Prosise caught the pass against the Patriots, turned up the field, picked up a first down along the sideline and then faced a choice. Step out of bounds because it was pretty clear that defenders had cut off his path. Or lower his shoulder for no other reason than he could.

“I love the ball, he catches one right up the sidelines and he’s got a chance to step out of bounds or whatever and he laid wood to a guy,” Carroll said. “Our guys really respect that.”

“I’m going to tell you what play had me really fired up, and I know you’ve all seen it,” Rawls said. “He caught the ball, he ran toward the sideline and got physical and dropped his shoulder on the defender.”

“That’s the mentality,” Cable said. “You want to be smart as a football player, but I think a runner with the ball, when you have a chance to impose yourself on the other team, you do so.”

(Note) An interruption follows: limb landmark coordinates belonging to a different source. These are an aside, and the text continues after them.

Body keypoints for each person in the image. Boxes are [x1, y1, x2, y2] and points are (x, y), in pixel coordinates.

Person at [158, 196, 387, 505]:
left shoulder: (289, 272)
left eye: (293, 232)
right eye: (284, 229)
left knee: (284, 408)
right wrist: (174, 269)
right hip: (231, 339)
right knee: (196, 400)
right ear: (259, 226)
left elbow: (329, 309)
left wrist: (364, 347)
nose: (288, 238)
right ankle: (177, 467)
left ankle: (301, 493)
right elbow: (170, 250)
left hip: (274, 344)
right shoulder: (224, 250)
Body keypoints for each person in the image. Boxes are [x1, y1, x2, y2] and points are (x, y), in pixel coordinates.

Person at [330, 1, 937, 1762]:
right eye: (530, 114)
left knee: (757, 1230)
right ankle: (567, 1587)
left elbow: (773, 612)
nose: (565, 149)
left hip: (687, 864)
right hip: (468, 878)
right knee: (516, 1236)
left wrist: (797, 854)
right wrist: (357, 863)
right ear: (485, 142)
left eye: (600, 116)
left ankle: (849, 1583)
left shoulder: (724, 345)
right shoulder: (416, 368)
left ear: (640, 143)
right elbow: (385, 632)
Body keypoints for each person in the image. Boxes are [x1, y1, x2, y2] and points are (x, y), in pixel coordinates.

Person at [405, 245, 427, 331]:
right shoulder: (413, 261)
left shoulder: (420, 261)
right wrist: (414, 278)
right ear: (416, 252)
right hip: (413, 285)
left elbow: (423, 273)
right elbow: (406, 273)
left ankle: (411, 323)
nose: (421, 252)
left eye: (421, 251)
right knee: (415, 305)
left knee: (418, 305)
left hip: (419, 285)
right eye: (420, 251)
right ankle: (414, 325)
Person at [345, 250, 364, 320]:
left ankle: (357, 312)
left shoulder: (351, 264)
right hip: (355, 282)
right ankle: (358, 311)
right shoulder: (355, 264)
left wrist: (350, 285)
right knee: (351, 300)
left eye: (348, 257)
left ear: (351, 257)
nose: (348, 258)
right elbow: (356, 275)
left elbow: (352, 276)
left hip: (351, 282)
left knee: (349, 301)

The Seahawks talk all the time on defense about defending every inch, every last blade of grass. It’s a cliché that’s become their last-stand mantra. But the same theme is important on offense.

“He was trying to make every inch he could,” Carroll said.

Prosise’s run sent the Seahawks’ sideline jumping. Defensive players screamed and yelled at Prosise across the field.

Two years ago, I tracked every Marshawn Lynch run just to see how many times he voluntarily stepped out of bounds. That season I found only one play in which he stepped out.

Last year, I did the same thing with Rawls after Rawls claimed he never stepped out of bounds. In 107 touches at the time, I never found one play in which he willingly stepped out.

But Lynch retired and Rawls missed most of the season because of an injury (He should return this Sunday against the Eagles). That left the job to Michael, who was more likely to step out of bounds and who struggled to stay on his feet and finish runs with contact.

So the reaction to Prosise’s run was a reaction to all of that: What the Seahawks had, what they want to have and what they’ve missed.

“That’s what brings the energy here,” Rawls said. “That physical style, that exciting feeling, because I’m going to tell you, when I did it, I know what it felt like and what it meant to him.”